Não foi delírio, foi ensaio
O que assistimos bestificados, nessa primeira semana de janeiro, como se a virada do ano tivesse nos levado a outro país, não foi ao início de um novo governo, mas à implantação de um novo regime político, de traço teocrático-militar-fundamentalista e nitidamente ultraliberal na economia. É preciso entender sua natureza e não apostar que terá vida curta.
É ilusão também acreditar que os absurdos da semana inaugural foram apenas expressões de regozijo e júbilo, temperados pelo revanchismo, na chegada ao poder. O presidente Bolsonaro tomou posse e prosseguiu brandindo a retórica de guerra ao “inimigo interno”, especialmente PT, esquerda, jornalistas e veículos de comunicação (exceto as duas TVs amigas). Ao contrário do que alguns esperam, ele não vai descer do palanque nem abrandar o discurso, pois isso é próprio da natureza do regime e faz parte de sua estratégia.
Engolimos com naturalidade a proclamação de inverdades, como a de que ele veio libertar o país do socialismo que nunca passou por aqui, ou a de que foi esfaqueado por “inimigos da pátria”, apesar da conclusão da PF, de que foi obra solitária de um desequilibrado. E tome tuitadas contra ONGs, índios e destruidores da família e dos bons costumes, com ministros da tropa ideológica fazendo coro. Quando se aventurou a falar sobre ações de governo, Bolsonaro explicitou seu despreparo, trombando com a própria equipe: confirmou um falso aumento de imposto, falou em idades mínimas de aposentadoria que desacreditam a reforma pretendida e questionou a fusão Embraer-Boeing, que os privatistas de Paulo Guedes aplaudem.

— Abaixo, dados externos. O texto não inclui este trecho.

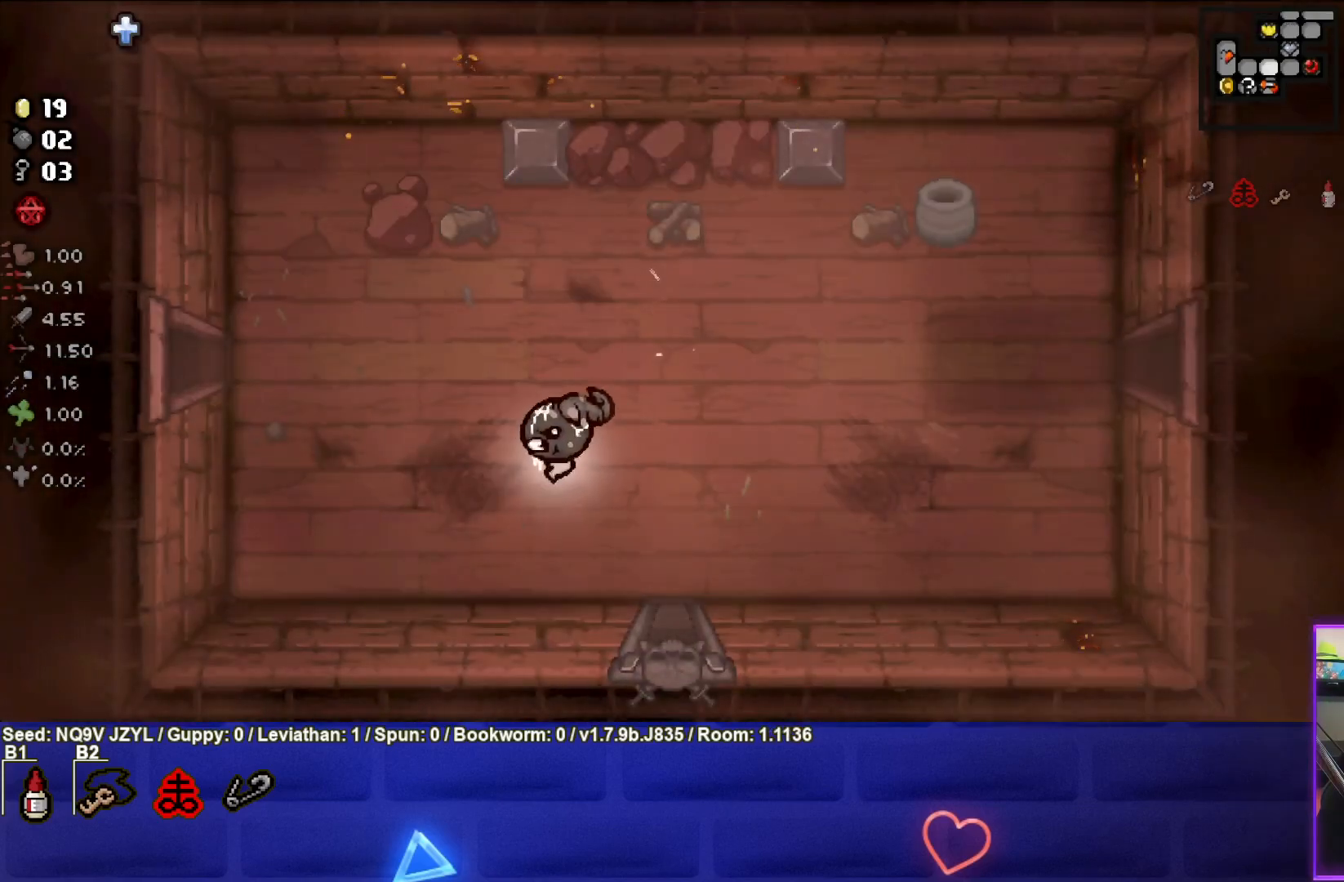
{"buttons": [], "left_stick": "left", "events": [[450, "left_stick", "left"]]}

A semana inaugural não foi um happening de chegada, foi ensaio do que virá. A cruzada contra a esquerda, a imprensa, a ideologia de gênero, o marxismo cultural, a doutrinação e erotização das crianças, entre outras assombrações, vai continuar, enquanto as alas operacionais do governo (militares, Guedes e Moro) fazem seu trabalho. É preciso fidelizar os 39,2% de eleitores que elegeram Bolsonaro (em votos válidos), e danem-se os outros 60,8% que não votaram nele, votando em branco, nulo ou não comparecendo.
As abobrinhas ideológicas entretem, deixando em segundo plano o desmonte de tudo o que significou avanços sociais e civilizatórios. E não estou falando de governos petistas, mas do pacto firmado na Constituição de 1988. Rompido para que o PT fosse tirado do governo, levou à eleição de Bolsonaro. Por tudo isso, ele não vai descer do palanque.
Despedida
Interrompo aqui minha colaboração com o Jornal do Brasil, iniciada há quase um ano, quando voltou a circular impresso para ocupar seu importante lugar na história da imprensa brasileira.
Neste momento político tão incerto e insólito, é grande a responsabilidade de jornais, jornalistas e de todas as mídias livres diante de um governo autoritário, anticultural e avesso ao contraditório. O Congresso será fatalmente amestrado e o Judiciário tende a continuar lavando as mãos, como tem feito desde que começou a ser gestado, com a Lava Jato e o impeachment, o esvaziamento da democracia e a relativização do Estado de Direito. Movimentos sociais estarão sob ataque e a oposição partidária terá força limitada. Caberá, sobretudo, à imprensa a tarefa de fiscalizar o governo, levar seus atos ao debate e iluminar, com informação e verdade, o cenário sombrio.
Assim, é com um travo de pesar que deixo a liça diária para retomar um projeto acadêmico interrompido e atender a outras urgências pessoais. Tenho com o JB o compromisso de retomar a colaboração, se não diária, pelo menos semanal. Ao Omar Peres reitero o respeito pela ousadia empreendedora e agradeço a oportunidade de ter ocupado este honrado espaço. Obrigada aos colegas que, com fibra profissional, vêm sustentando o novo JB: Gilberto Meneses Cortes, Toninho Nascimento, Octavio Costa e Alexandre Machado e toda a valorosa redação. Muito obrigada aos leitores que me honraram com a leitura, a crítica e o incentivo. Até breve.